Was steht noch im Referentenentwurf? Es soll Gesundheitskioske geben, in denen zu Behandlung und Prävention beraten wird, geleitet von Pflegefachkräften. Ob und wieviel wir davon wirklich in Sachsen-Anhalt benötigen, wird die Zeit zeigen. Gesundheitsregionen sollen eine Alternative der Regelversorgung ohne Einschreibepflicht der Versicherten bieten. Immer beruhend auf Initiative von Kommunen oder Kassen sowie auf Finanzierung durch die gesetzliche Krankenversicherung, teilweise auch durch Kommunen. Ich werde den Eindruck nicht los, dass hier unnötig Parallelstrukturen aufgebaut werden sollen. Es fehlt überall an qualifiziertem Personal.

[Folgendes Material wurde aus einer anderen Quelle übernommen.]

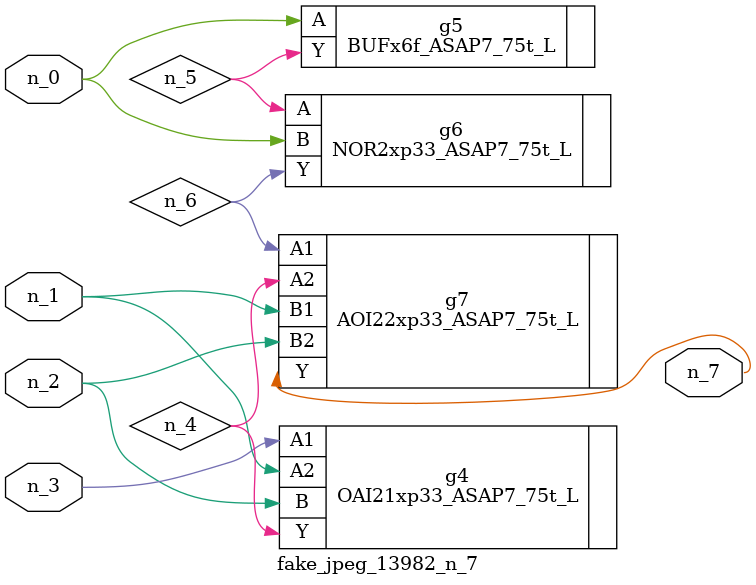
<source format=v>
module fake_jpeg_13982_n_7 (n_0, n_3, n_2, n_1, n_7);

input n_0;
input n_3;
input n_2;
input n_1;

output n_7;

wire n_4;
wire n_6;
wire n_5;

OAI21xp33_ASAP7_75t_L g4 ( 
.A1(n_3),
.A2(n_1),
.B(n_2),
.Y(n_4)
);

BUFx6f_ASAP7_75t_L g5 ( 
.A(n_0),
.Y(n_5)
);

NOR2xp33_ASAP7_75t_L g6 ( 
.A(n_5),
.B(n_0),
.Y(n_6)
);

AOI22xp33_ASAP7_75t_L g7 ( 
.A1(n_6),
.A2(n_4),
.B1(n_1),
.B2(n_2),
.Y(n_7)
);


endmodule
</source>
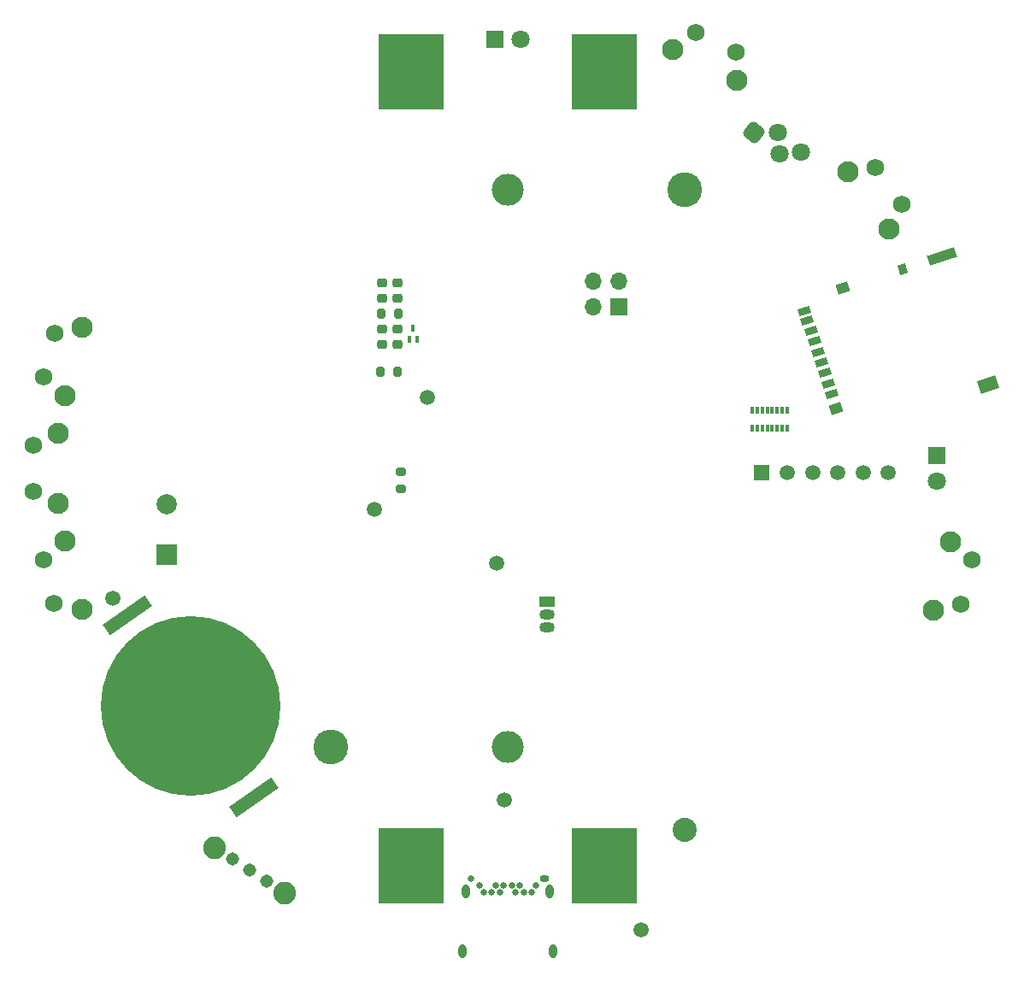
<source format=gbs>
G04 #@! TF.GenerationSoftware,KiCad,Pcbnew,6.0.7-1.fc36*
G04 #@! TF.CreationDate,2022-08-10T12:40:39+02:00*
G04 #@! TF.ProjectId,LAITS-HW,4c414954-532d-4485-972e-6b696361645f,1.0.1*
G04 #@! TF.SameCoordinates,Original*
G04 #@! TF.FileFunction,Soldermask,Bot*
G04 #@! TF.FilePolarity,Negative*
%FSLAX46Y46*%
G04 Gerber Fmt 4.6, Leading zero omitted, Abs format (unit mm)*
G04 Created by KiCad (PCBNEW 6.0.7-1.fc36) date 2022-08-10 12:40:39*
%MOMM*%
%LPD*%
G01*
G04 APERTURE LIST*
G04 Aperture macros list*
%AMRoundRect*
0 Rectangle with rounded corners*
0 $1 Rounding radius*
0 $2 $3 $4 $5 $6 $7 $8 $9 X,Y pos of 4 corners*
0 Add a 4 corners polygon primitive as box body*
4,1,4,$2,$3,$4,$5,$6,$7,$8,$9,$2,$3,0*
0 Add four circle primitives for the rounded corners*
1,1,$1+$1,$2,$3*
1,1,$1+$1,$4,$5*
1,1,$1+$1,$6,$7*
1,1,$1+$1,$8,$9*
0 Add four rect primitives between the rounded corners*
20,1,$1+$1,$2,$3,$4,$5,0*
20,1,$1+$1,$4,$5,$6,$7,0*
20,1,$1+$1,$6,$7,$8,$9,0*
20,1,$1+$1,$8,$9,$2,$3,0*%
%AMRotRect*
0 Rectangle, with rotation*
0 The origin of the aperture is its center*
0 $1 length*
0 $2 width*
0 $3 Rotation angle, in degrees counterclockwise*
0 Add horizontal line*
21,1,$1,$2,0,0,$3*%
G04 Aperture macros list end*
%ADD10R,1.500000X1.050000*%
%ADD11O,1.500000X1.050000*%
%ADD12R,2.000000X2.000000*%
%ADD13C,2.000000*%
%ADD14O,0.950000X0.650000*%
%ADD15C,0.650000*%
%ADD16O,0.800000X1.400000*%
%ADD17C,1.500000*%
%ADD18R,1.508000X1.508000*%
%ADD19C,1.508000*%
%ADD20R,1.700000X1.700000*%
%ADD21O,1.700000X1.700000*%
%ADD22C,2.250000*%
%ADD23C,1.308000*%
%ADD24RoundRect,0.450000X-0.633974X-0.055466X0.055466X-0.633974X0.633974X0.055466X-0.055466X0.633974X0*%
%ADD25C,1.800000*%
%ADD26RoundRect,0.200000X-0.200000X-0.275000X0.200000X-0.275000X0.200000X0.275000X-0.200000X0.275000X0*%
%ADD27RotRect,0.700000X1.200000X288.000000*%
%ADD28RotRect,1.000000X0.800000X288.000000*%
%ADD29RotRect,1.300000X1.900000X288.000000*%
%ADD30RotRect,1.000000X1.200000X288.000000*%
%ADD31RotRect,1.000000X2.800000X288.000000*%
%ADD32RoundRect,0.225000X-0.250000X0.225000X-0.250000X-0.225000X0.250000X-0.225000X0.250000X0.225000X0*%
%ADD33RoundRect,0.225000X0.250000X-0.225000X0.250000X0.225000X-0.250000X0.225000X-0.250000X-0.225000X0*%
%ADD34C,2.100000*%
%ADD35C,1.750000*%
%ADD36RotRect,1.270000X5.080000X125.000000*%
%ADD37C,17.800000*%
%ADD38R,0.300000X0.800000*%
%ADD39R,1.800000X1.800000*%
%ADD40RoundRect,0.200000X0.200000X0.275000X-0.200000X0.275000X-0.200000X-0.275000X0.200000X-0.275000X0*%
%ADD41RoundRect,0.028800X0.131200X-0.301200X0.131200X0.301200X-0.131200X0.301200X-0.131200X-0.301200X0*%
%ADD42RoundRect,0.046200X0.163800X-0.283800X0.163800X0.283800X-0.163800X0.283800X-0.163800X-0.283800X0*%
%ADD43RoundRect,0.200000X0.275000X-0.200000X0.275000X0.200000X-0.275000X0.200000X-0.275000X-0.200000X0*%
%ADD44C,3.450000*%
%ADD45C,3.170000*%
%ADD46C,2.390000*%
%ADD47R,6.450000X7.450000*%
G04 APERTURE END LIST*
D10*
X87900000Y-127150000D03*
D11*
X87900000Y-128420000D03*
X87900000Y-129690000D03*
D12*
X50200000Y-122500000D03*
D13*
X50200000Y-117500000D03*
D14*
X87600000Y-154640000D03*
D15*
X80400000Y-154640000D03*
X86800000Y-155290000D03*
X86400000Y-155990000D03*
X85600000Y-155990000D03*
X85200000Y-155290000D03*
X84800000Y-155990000D03*
X84400000Y-155290000D03*
X83600000Y-155290000D03*
X83200000Y-155990000D03*
X82800000Y-155290000D03*
X82400000Y-155990000D03*
X81600000Y-155990000D03*
X81200000Y-155290000D03*
D16*
X88490000Y-161840000D03*
X88130000Y-155890000D03*
X79510000Y-161840000D03*
X79870000Y-155890000D03*
D17*
X76070000Y-106940000D03*
X82930000Y-123400000D03*
X97250000Y-159650000D03*
X44900000Y-126850000D03*
X70775000Y-118050000D03*
D18*
X109187500Y-114425000D03*
D19*
X111687500Y-114425000D03*
X114187500Y-114425000D03*
X116687500Y-114425000D03*
X119187500Y-114425000D03*
X121687500Y-114425000D03*
D17*
X73920000Y-154300000D03*
D20*
X94975000Y-97975000D03*
D21*
X94975000Y-95435000D03*
X92435000Y-97975000D03*
X92435000Y-95435000D03*
D17*
X83700000Y-146850000D03*
D22*
X61863356Y-156026653D03*
X54986258Y-151560613D03*
D23*
X60102148Y-154882911D03*
X58424807Y-153793633D03*
X56747466Y-152704355D03*
D24*
X108400000Y-80700000D03*
D25*
X110741635Y-80675425D03*
X110929479Y-82822485D03*
X113076539Y-82634641D03*
D26*
X71485000Y-98660000D03*
X73135000Y-98660000D03*
D27*
X116054789Y-106607077D03*
X115714870Y-105560915D03*
X115374951Y-104514753D03*
X115035032Y-103468591D03*
X114695114Y-102422428D03*
X114355195Y-101376266D03*
X114015276Y-100330104D03*
X113675358Y-99283942D03*
X113381792Y-98380438D03*
D28*
X123074319Y-94232256D03*
D29*
X131620908Y-105650041D03*
D30*
X117177768Y-96148161D03*
X116533765Y-108081215D03*
D31*
X127021203Y-92949836D03*
D32*
X71550000Y-100165000D03*
X71550000Y-101715000D03*
D33*
X71530000Y-97135000D03*
X71530000Y-95585000D03*
D34*
X41800828Y-127978681D03*
X40104956Y-121176908D03*
D35*
X37991322Y-122992163D03*
X39079971Y-127358494D03*
D34*
X126195543Y-128017492D03*
X127891416Y-121215719D03*
D35*
X128913982Y-127407008D03*
X130002631Y-123040677D03*
D36*
X46286595Y-128548886D03*
X58888069Y-146545656D03*
D37*
X52587332Y-137547271D03*
D38*
X108200000Y-108225000D03*
X108700000Y-108225000D03*
X109200000Y-108225000D03*
X109700000Y-108225000D03*
X110200000Y-108225000D03*
X110700000Y-108225000D03*
X111200000Y-108225000D03*
X111700000Y-108225000D03*
X111700000Y-110025000D03*
X111200000Y-110025000D03*
X110700000Y-110025000D03*
X110200000Y-110025000D03*
X109700000Y-110025000D03*
X109200000Y-110025000D03*
X108700000Y-110025000D03*
X108200000Y-110025000D03*
D39*
X82725000Y-71460388D03*
D25*
X85265000Y-71460388D03*
D33*
X73060000Y-97145000D03*
X73060000Y-95595000D03*
D34*
X106669440Y-75539751D03*
X100368894Y-72466769D03*
D35*
X106637492Y-72753790D03*
X102592919Y-70781120D03*
D40*
X73045000Y-104380000D03*
X71395000Y-104380000D03*
D34*
X117666671Y-84596421D03*
X121787045Y-90267631D03*
D35*
X123066766Y-87792774D03*
X120421732Y-84152198D03*
D34*
X40108584Y-106776444D03*
X41804457Y-99974671D03*
D35*
X39086018Y-100585155D03*
X37997369Y-104951486D03*
D34*
X39490000Y-117485000D03*
X39490000Y-110475000D03*
D35*
X37000000Y-111725000D03*
X37000000Y-116225000D03*
D41*
X75040000Y-101195000D03*
X74240000Y-101195000D03*
D42*
X74640000Y-100125000D03*
D39*
X126500000Y-112700000D03*
D25*
X126500000Y-115240000D03*
D32*
X73070000Y-100165000D03*
X73070000Y-101715000D03*
D43*
X73420000Y-115985000D03*
X73420000Y-114335000D03*
D44*
X66495000Y-141600000D03*
X101505000Y-86400000D03*
D45*
X84000000Y-141600000D03*
X84000000Y-86400000D03*
D46*
X101505000Y-149820000D03*
D47*
X74445000Y-74670000D03*
X74445000Y-153330000D03*
X93555000Y-153330000D03*
X93555000Y-74670000D03*
M02*

</source>
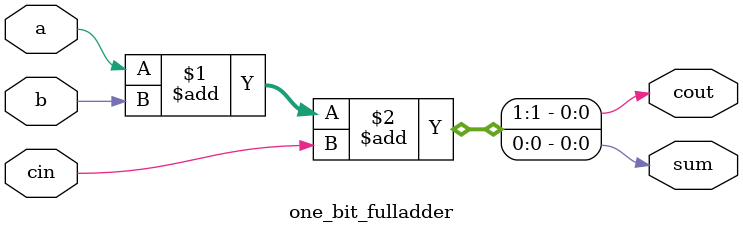
<source format=v>
module mux(
	output out,
	input[3:0] data,
	input[1:0] sel
);
wire w1,w2,w3,w4;
not		U1(w1, sel[1]),
		U2(w2, sel[0]);
and		U3(w3, w1, w2, data[0]),
		U4(w4, w1, sel[0], data[1]),
		U5(w5, sel[1], w2, data[2]),
		U6(w6, sel[1], sel[0], data[3]);
or		U7(out, w3, w4, w5, w6);
endmodule

module desingn(
	input a, b, c,
	output reg out
);
	wire[1:0] w;
	assign w=a+b+c;
	always@(w)
		if(w > 1)
			out <= 1;
		else out <= 0;
endmodule

module one_bit_fulladder(
	input  a, b, cin,
	output sum, cout
);
	// assign sum = a^b^cin;
	// assign cout = (a&b) | (a|b)&cin;
	assign {cout,sum} = a+b+cin;
endmodule


</source>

Und nun sollen Gebilde geschaffen werden, die den Mangel an Fachkräften eher noch erhöhen. Das muss nicht sein: Die ambulant tätigen Ärzte sind in der Fläche präsent und vernetzt. Sie und ihre Praxisteams behandeln und beraten unvoreingenommen jeden Patienten.

Und falls Sie sich aktuell über Ihre nicht reibungslos funktionierende Praxissoftware ärgern: Die Kassenärztliche Bundesvereinigung will für Transparenz sorgen. Anbieter von Praxissoftware können einen Vertrag mit der KBV schließen und damit einsehbar zeigen, dass sie notwendigen Anforderungen erfüllen. Vorteil für Praxen: Preistransparenz, Sicherheit, Service… im Überblick. Wir alle wissen nur zu gut: Funktioniert die Praxissoftware reibungslos – diese Tage soll es geben – ist ein wesentlicher Stressfaktor im Praxisalltag genommen. An diesem Thema muss dringend weitergearbeitet werden, um die wertvolle Arbeitszeit der Praxen für die Versorgung einsetzen zu können.